Endoscopy 2019; 51(04): S46
DOI: 10.1055/s-0039-1681305
ESGE Days 2019 oral presentations
Friday, April 5, 2019 11:00 – 13:00: Video EUS 2 South Hall 1A
Georg Thieme Verlag KG Stuttgart · New York

SINGLE-SESSION EUS-GUIDED CHOLECYSTODUODENOSTOMY AND TRANSCYSTIC RENDEZVOUS AS RESCUE OF FAILED ERCP BILIARY ACCESS

R Sanchez-Ocaña
1   Hospital Universitario Rio Hortega, Valladolid, Spain
,
A Yaiza Carbajo
1   Hospital Universitario Rio Hortega, Valladolid, Spain
,
S Bazaga
1   Hospital Universitario Rio Hortega, Valladolid, Spain
,
M de Benito
1   Hospital Universitario Rio Hortega, Valladolid, Spain
,
FJ García-Alonso
1   Hospital Universitario Rio Hortega, Valladolid, Spain
,
C de la Serna Higuera
1   Hospital Universitario Rio Hortega, Valladolid, Spain
,
M Pérez-Miranda
1   Hospital Universitario Rio Hortega, Valladolid, Spain
› Author Affiliations
Further Information

Publication History

Publication Date:
18 March 2019 (online)

 

Introduction:

EUS-guided rendez-vous (EUS-RV) carries a 30% failure rate. Several transluminal endoscopic interventions within the gallbladder (GB) via EUS-guided anastomoses have recently been reported in non-surgical patients with prior EUS-guided GB drainage (EUS-GBD). We report single-session EUS-guided cholecystoduodenostomy and transduodenal cholecystoscopy aiming at transcystic RV to overcome failed ERCP.

Description:

An elderly male with multiple comorbidities and Billroth-I gastrectomy presented with cholangitis and CBD and GB stones. The papilla could barely be seen, hidden among redundant folds so EUS-RV was chosen for biliary access.

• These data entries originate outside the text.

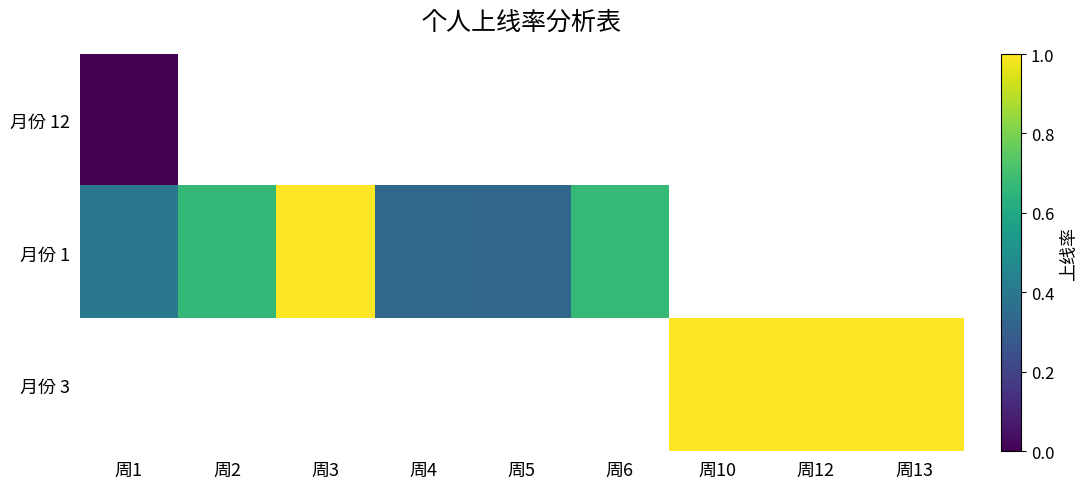

List the labels in order of 月份 1 value, largest first.

周3, 周6, 周2, 周1, 周4, 周10, 周12, 周13, 周5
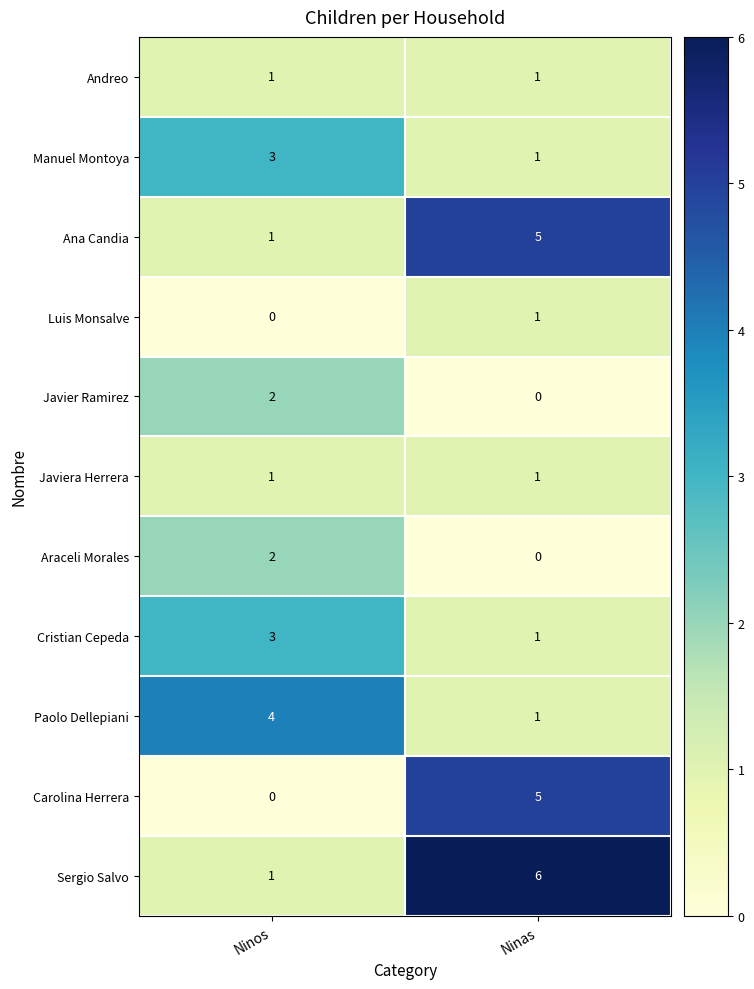

What value does the Paolo Dellepiani series have at Ninos?

4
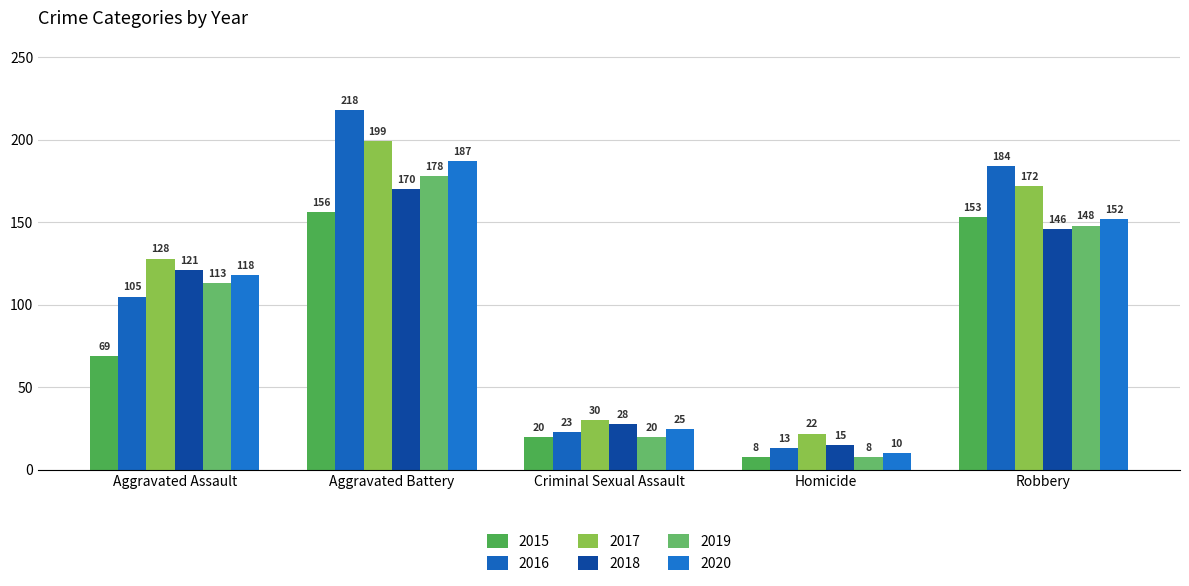

True or false: 2015 has a value of 98 at Aggravated Assault.

False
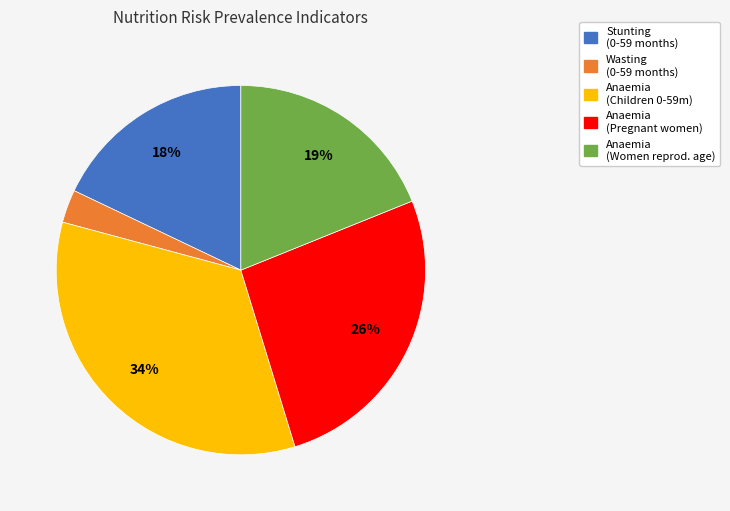

To the nearest percent, what is the average slice percentage?

20%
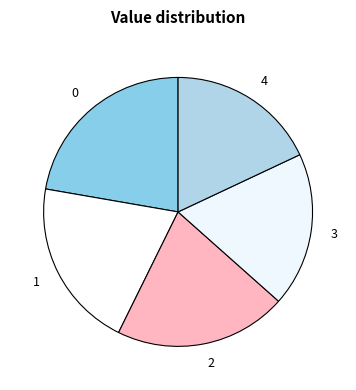

Does 1 represent more than half of the total?

No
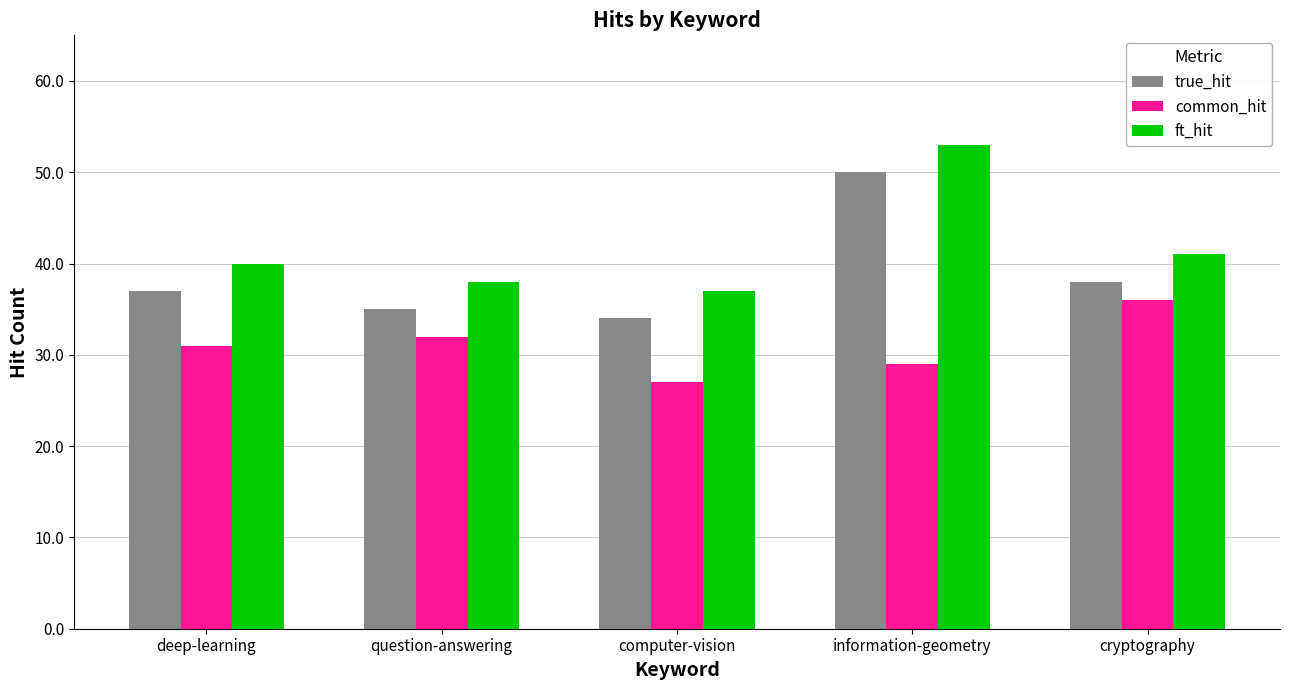

How many data points does each series have?

5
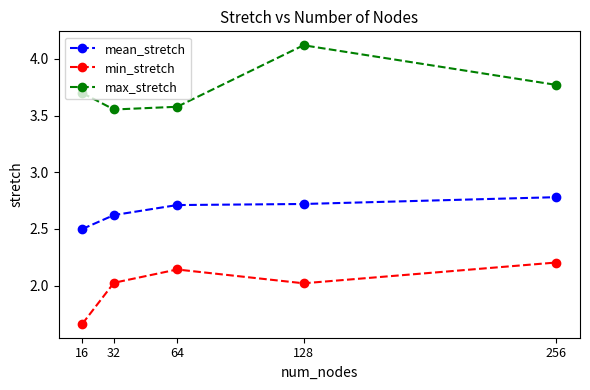

Does the chart display data point markers on the line(s)?

Yes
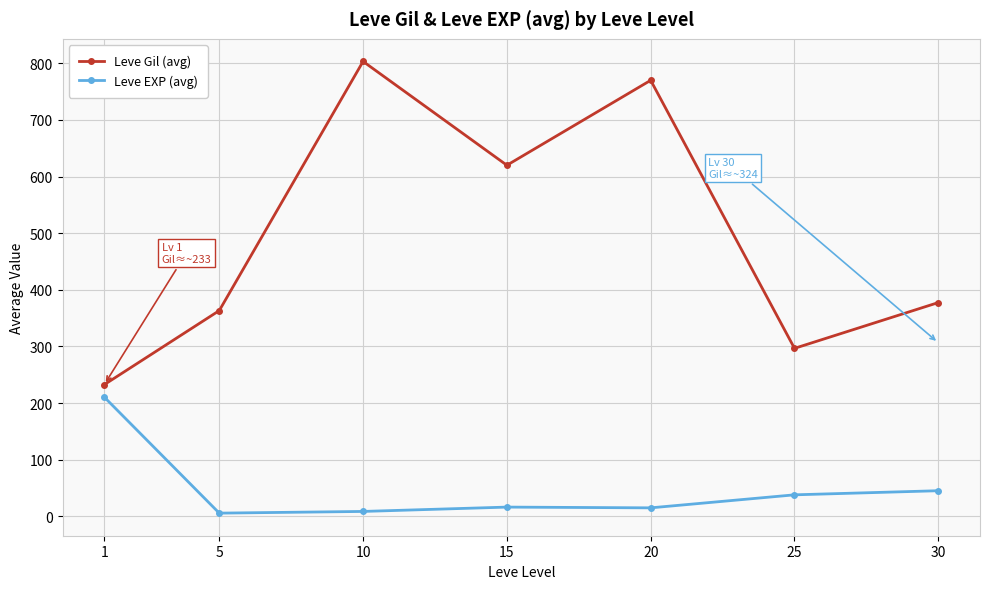

Is it true that Leve Gil (avg) equals 296.7 at 25?

True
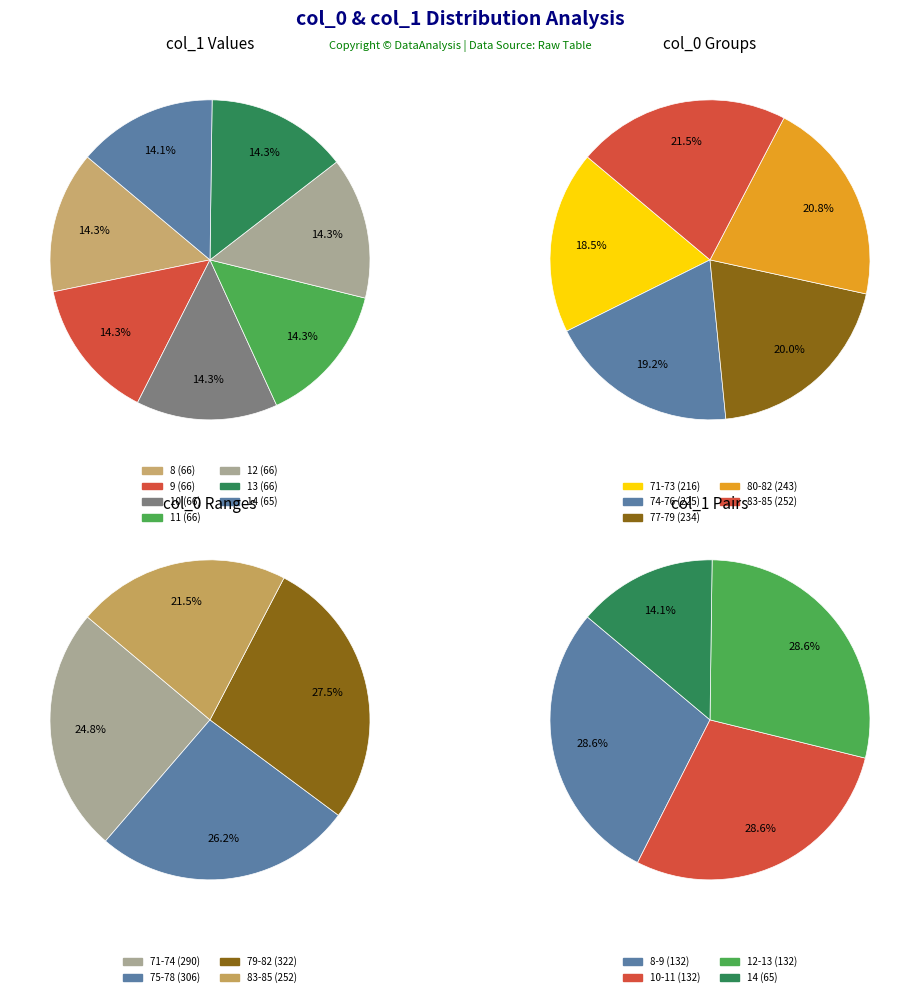

The 84 slice represents 16% of the pie. True or false?

False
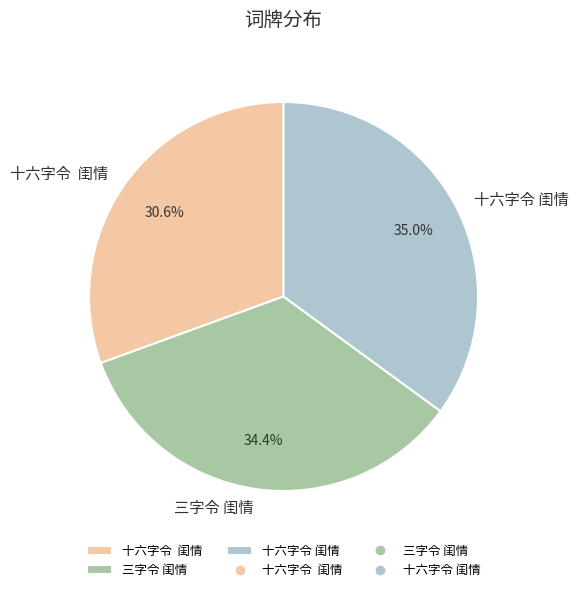

Is there a majority slice in this chart?

No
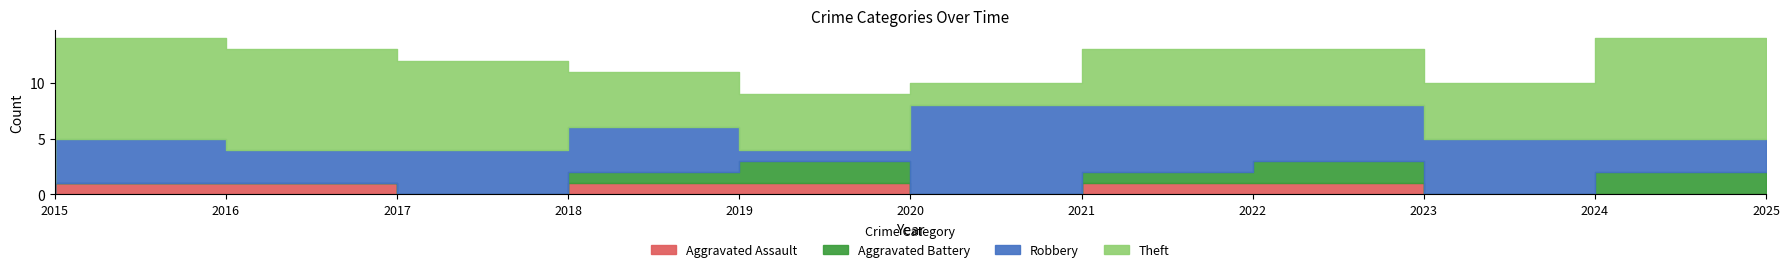

What is the total value across all series at 2022?

13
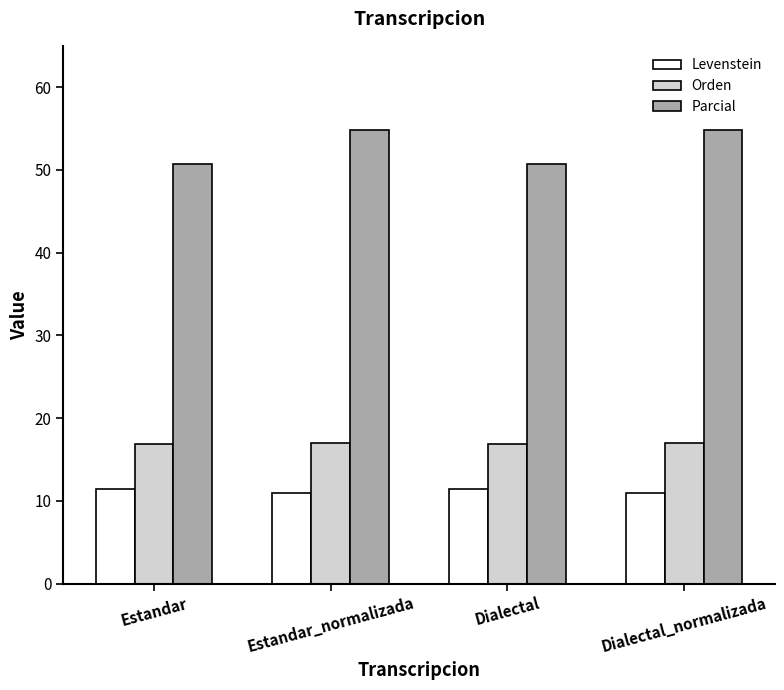

Rank the series at Dialectal_normalizada from highest to lowest value.

Parcial, Orden, Levenstein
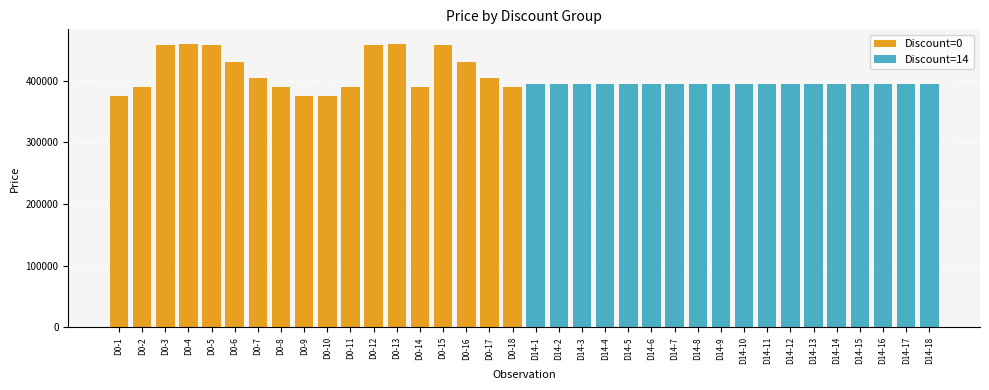

List the series in order of their overall mean, lowest first.

Discount=14, Discount=0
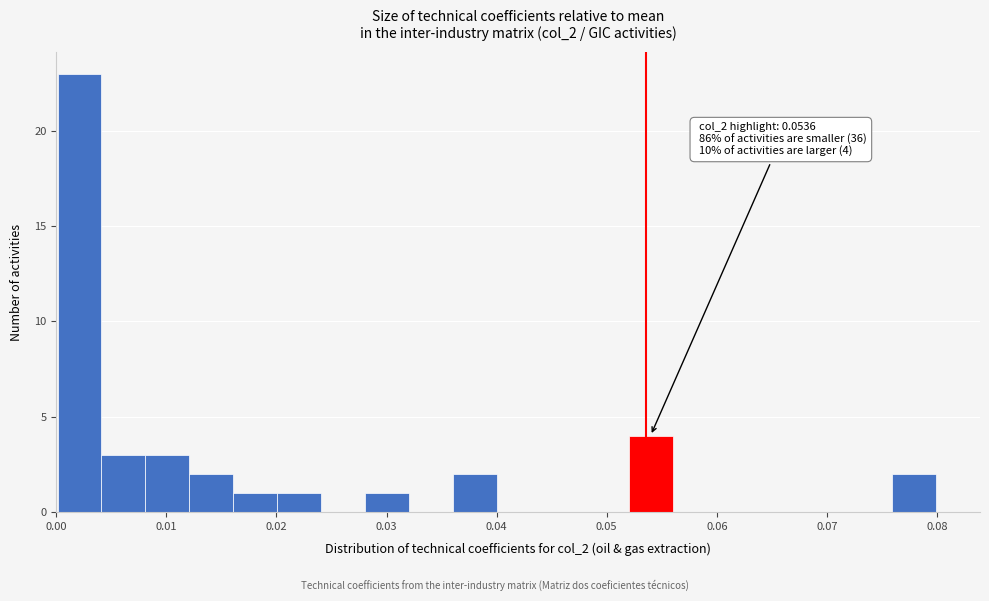

Read against the x-axis, roughly where is the centre of the tallest bar?

0.002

After EUS-guided puncture of the CBD, echoendoscope instability resulted in guidewire dislodgment and contrast extravasation. Interposed vessels, decompressed CBD and US artifact precluded a second CBD puncture, whereas lack of intrahepatic bile duct dilation ruled out transhepatic EUS-RV. We decided to perform EUS-GBD to obtain a portal for transcystic antegrade CBD access. A 15 × 10-mm lumen-apposing metal stent (LAMS) was placed free-hand into the GB. LAMS was balloon dilated and cholecystoscopy was performed through it with a standard upper endoscope. An 8.5 Fr transcystic catheter was used to help direct the guidewire into the duodenum across the papilla. The gastroscope was removed leaving the catheter-guidewire in place and a duodenoscope was then passed alongside it. The guidewire was retrieved with a snare and over-the-wire RV sphincterotomy with stone removal was completed. The patient was admitted for post-procedure abodominal pain and right-inferior-lobe pneumonia, being finally discharged.

Comments:

EUS-guided cholecystoduodenostomy with a LAMS afforded single-session transcystic antegrade RV for sphincterotomy and stone removal after failed cannulation and EUS-RV in an elderly patient with Billroth-I anatomy. This approach might be considered in selected non-surgical patients with CBD stones and in situ gallbladders if standard biliary access is not possible, as the GB offers a larger target than the CBD and LAMS provide a relatively leak-proof platform for intervention.